強姦しただろとなじられ土下座する男性

いつも利用しているデリヘルの予約が取れなかったので、前から気になっていたデリヘルを利用しました。担当についてくれた女性とは相性が良かったようで話も弾みました。

サービスを受けているうちに本番行為をしたくなってしまったので、女性に「本番してもいい?」と尋ねました。女性は「ダメだよ〜」とやんわり拒絶していたのですが、あまり嫌がっていない風に感じたのでそのあとも何度か交渉しました。

そのうちいやだと言わなくなったため、本番行為を了承してくれたものだと思ってゴムをつけて本番行為を行いました。

サービスを受け終わった後、女性が「ちょっと待ってて」と部屋を出て行きました。下着を着てしばらく待っていると男性が「ちょっとすみません」と部屋に入ってきました。

「お客さん、本番行為は規約で禁止してるの知らないの?」と男性に聞かれました。女性がどうやら店のスタッフに先ほどのことを報告したようです。私は動揺し、「あ、いえ…」と曖昧に答えていましたが、「うちの子が無理やりされたって言ってるんだけど。あんた無理やりしたの?」とだんだん男性の口調が強くなっていきました。

私は同意があったと思っていたことを伝えましたが、男性は聞く耳を持たず、奪われるようにその場で免許証とクレジットカードを取られました。さらにその場で土下座をするよう強要され、その姿を写真に撮られてしまいました。

「無理やり本番行為をするのは強姦にあたるって知ってるよな」と土下座をしている私の前に立って男性が言いました。

「今から警察行こうか」と手を取られたため、それはまずいと思って「本当に申し訳ありません」と何度も謝りました。男性は「うちのスタッフが怯えて仕事にならなかったらどうしてくれる?責任とってよ」とまた強い口調で言ってきました。

その後服を着て事務所に連れて行かれ、念書に署名をするように言われました。念書には「私は無理やり本番行為を行いました。つきましては損害賠償として100万円を支払います」というようなことが書いてあったと記憶しています。
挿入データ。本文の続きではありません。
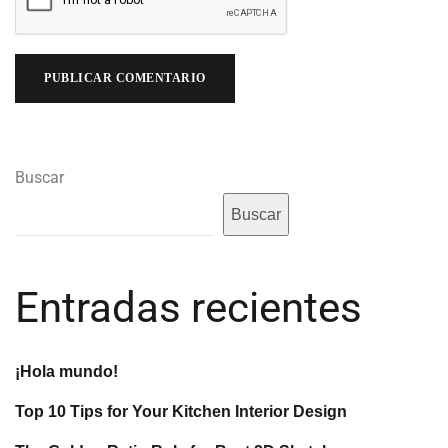
Buscar
Buscar
Entradas recientes
¡Hola mundo!
Top 10 Tips for Your Kitchen Interior Design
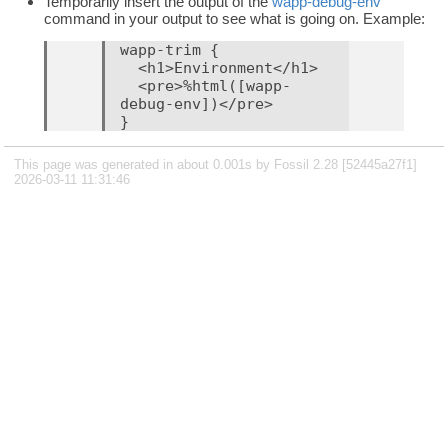
Temporarily insert the output of the
wapp-debug-env
command in your output to see what is going on. Example:
wapp-trim {

  <h1>Environment</h1>

  <pre>%html([wapp-
debug-env])</pre>

This page was generated in about 0.001s by Fossil 2.28 [52445a27f1]
2026-03-11 11:31:46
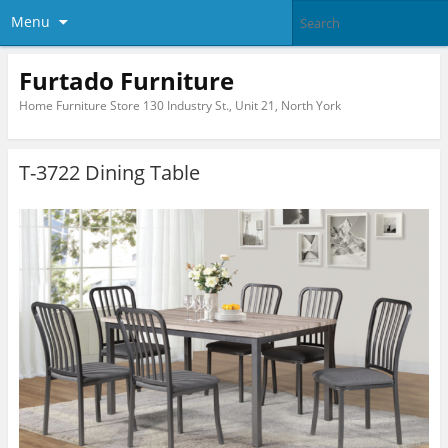
Menu
Furtado Furniture
Home Furniture Store 130 Industry St., Unit 21, North York
T-3722 Dining Table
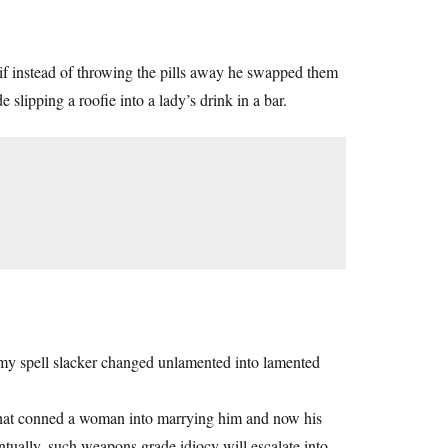
t if instead of throwing the pills away he swapped them
slipping a roofie into a lady’s drink in a bar.
 my spell slacker changed unlamented into lamented
l that conned a woman into marrying him and now his
ntually, such weapons grade idiocy will escalate into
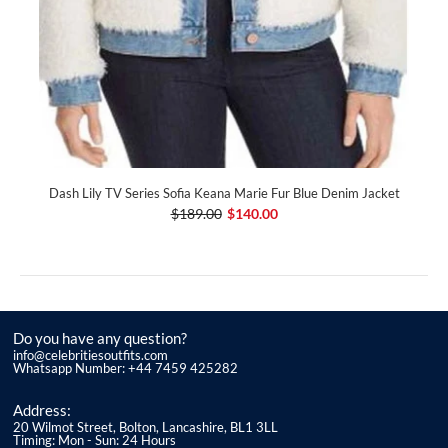
Dash Lily TV Series Sofia Keana Marie Fur Blue Denim Jacket
$189.00
$140.00
Do you have any question?
info@celebritiesoutfits.com
Whatsapp Number: +44 7459 425282
Address:
20 Wilmot Street, Bolton, Lancashire, BL1 3LL
Timing: Mon - Sun: 24 Hours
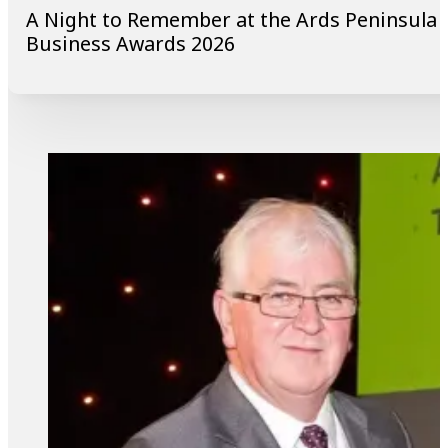
A Night to Remember at the Ards Peninsula
Business Awards 2026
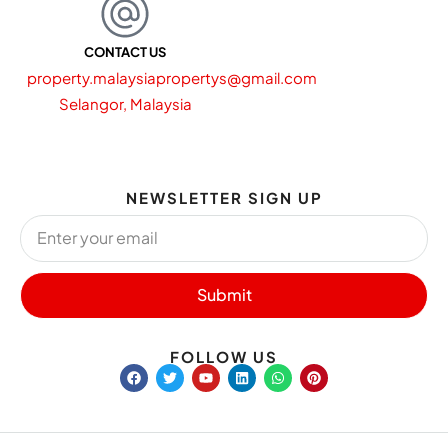
CONTACT US
property.malaysiapropertys@gmail.com
Selangor, Malaysia
NEWSLETTER SIGN UP
Submit
FOLLOW US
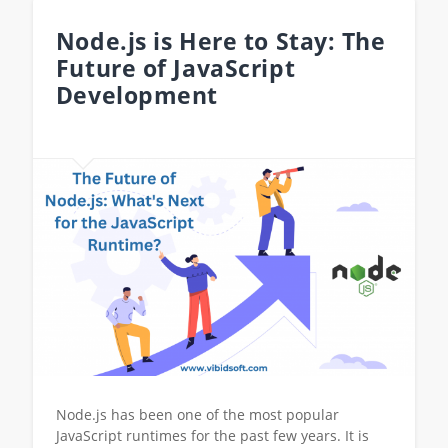
Node.js is Here to Stay: The
Future of JavaScript
Development
Node.js has been one of the most popular
JavaScript runtimes for the past few years. It is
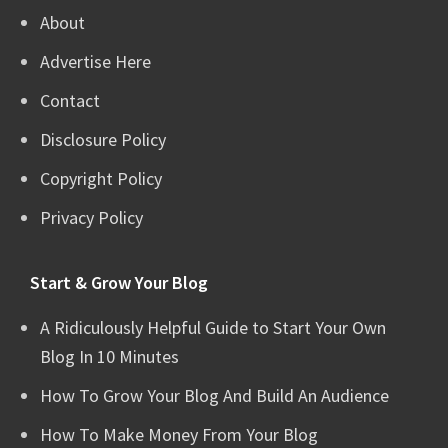
About
Advertise Here
Contact
Disclosure Policy
Copyright Policy
Privacy Policy
Start & Grow Your Blog
A Ridiculously Helpful Guide to Start Your Own
Blog In 10 Minutes
How To Grow Your Blog And Build An Audience
How To Make Money From Your Blog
100万円もの大金をすぐには用意できません。しかしサインをしなければ警察に連れて行かれてしまうと思いました。ボールペンを持ったまま固まっている私のことを男性は腕組みをして見ています。
「規約違反は100万の罰金って規約にも書いてあるやろうが!見てないのか!」と男性がしびれを切らしたのか、私に怒鳴りつけました。とにかくこの場を終わらせたかった私は、震えながらサインしました。
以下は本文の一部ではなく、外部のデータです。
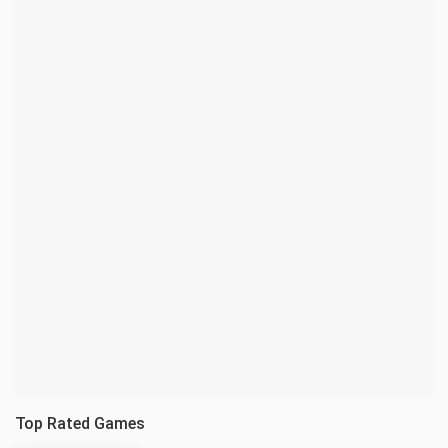
Top Rated Games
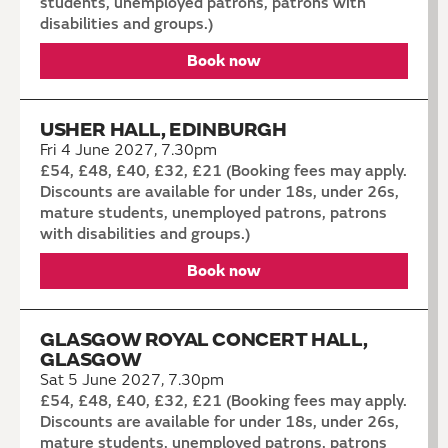
students, unemployed patrons, patrons with
disabilities and groups.)
Book now
USHER HALL, EDINBURGH
Fri 4 June 2027, 7.30pm
£54, £48, £40, £32, £21 (Booking fees may apply.
Discounts are available for under 18s, under 26s,
mature students, unemployed patrons, patrons
with disabilities and groups.)
Book now
GLASGOW ROYAL CONCERT HALL,
GLASGOW
Sat 5 June 2027, 7.30pm
£54, £48, £40, £32, £21 (Booking fees may apply.
Discounts are available for under 18s, under 26s,
mature students, unemployed patrons, patrons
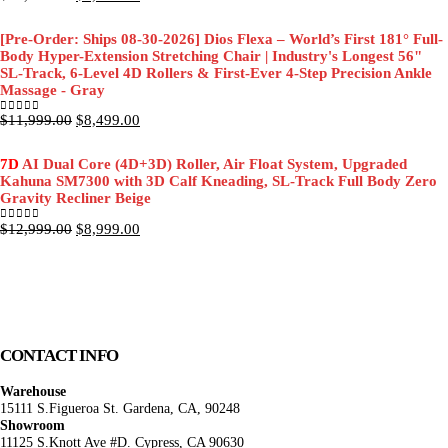
price
price
was:
is:
[Pre-Order: Ships 08-30-2026] Dios Flexa – World’s First 181° Full-
$11,999.00.
$8,499.00.
Body Hyper-Extension Stretching Chair | Industry's Longest 56"
SL-Track, 6-Level 4D Rollers & First-Ever 4-Step Precision Ankle
Massage - Gray
Original
Current
$
11,999.00
$
8,499.00
0
out of 5
price
price
was:
is:
7D
AI Dual Core (4D+3D) Roller, Air Float System, Upgraded
$11,999.00.
$8,499.00.
Kahuna SM7300 with 3D Calf Kneading, SL-Track Full Body Zero
Gravity Recliner Beige
Original
Current
$
12,999.00
$
8,999.00
0
out of 5
price
price
was:
is:
$12,999.00.
$8,999.00.
CONTACT INFO
Warehouse
15111 S.Figueroa St. Gardena, CA, 90248
Showroom
11125 S.Knott Ave #D. Cypress, CA 90630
後日携帯に男性から連絡がありました。100万円はいつまでに支払えるかという内容です。「すぐには払えません」と伝えましたが期日を区切ることを求められました。その時に「払わなかったら警察に行く」とは言われませんでしたが、約束は守れよ、と言われ電話が切れました。

警察に行くことは絶対に避けたいと思っています。しかし、100万円もの罰金を払うことは経済的に難しいのが現状です。なんとか解決できないでしょうか。

解決内容

今回のケースでは、本番行為が強姦罪に当たると店舗側の男性が主張しています。しかしそう伝えることによって相談者の男性に対して恐怖心を植え付け、罰金として100万円を払わせようという手口です。
この男性の言動は刑法上の脅迫罪や強要罪(刑法222条・223条)に該当する可能性もありました。

相談者は途中から断らなかったので女性の合意があったと認識していたようですが、合意があったかどうかは明らかではありませんでした。

デリヘルでのサービスは個室で行うため、力が弱い女性が自分で身の安全を守るのは難しいものです。デリヘルの利用客の中には刺激をすると急にカッとなって暴力を振るったり、何をするかわからなかったりという危険な利用客もいます。そのため、実際に同意していなくてもあまり強く拒絶することは返って身の危険を強めることになると考えて対応する女性もいます。

しかし、デリヘルでの本番行為が強姦罪に該当することはありません。今回のケースでも相談者は暴力や脅迫行為を行なっていないため、相談者の行為は刑法177条の強姦罪の構成要件には該当しません。

相談者の希望としては、サインした念書の効力を取り消して罰金を払わなく済むようにしてほしい・免許証とクレジットカードの情報を悪用されないようにしてほしいとのことでした。

警察に訴えることをほのめかして念書にサインを強要した今回のデリヘル男性の言動は強迫にあたるとして、民法96条に基づいて念書の効力を取り消すことを主張しました。

今回弁護士が交渉に当たったことでデリヘル男性の態度は軟化したため、改めて示談交渉を行い示談書を締結しました。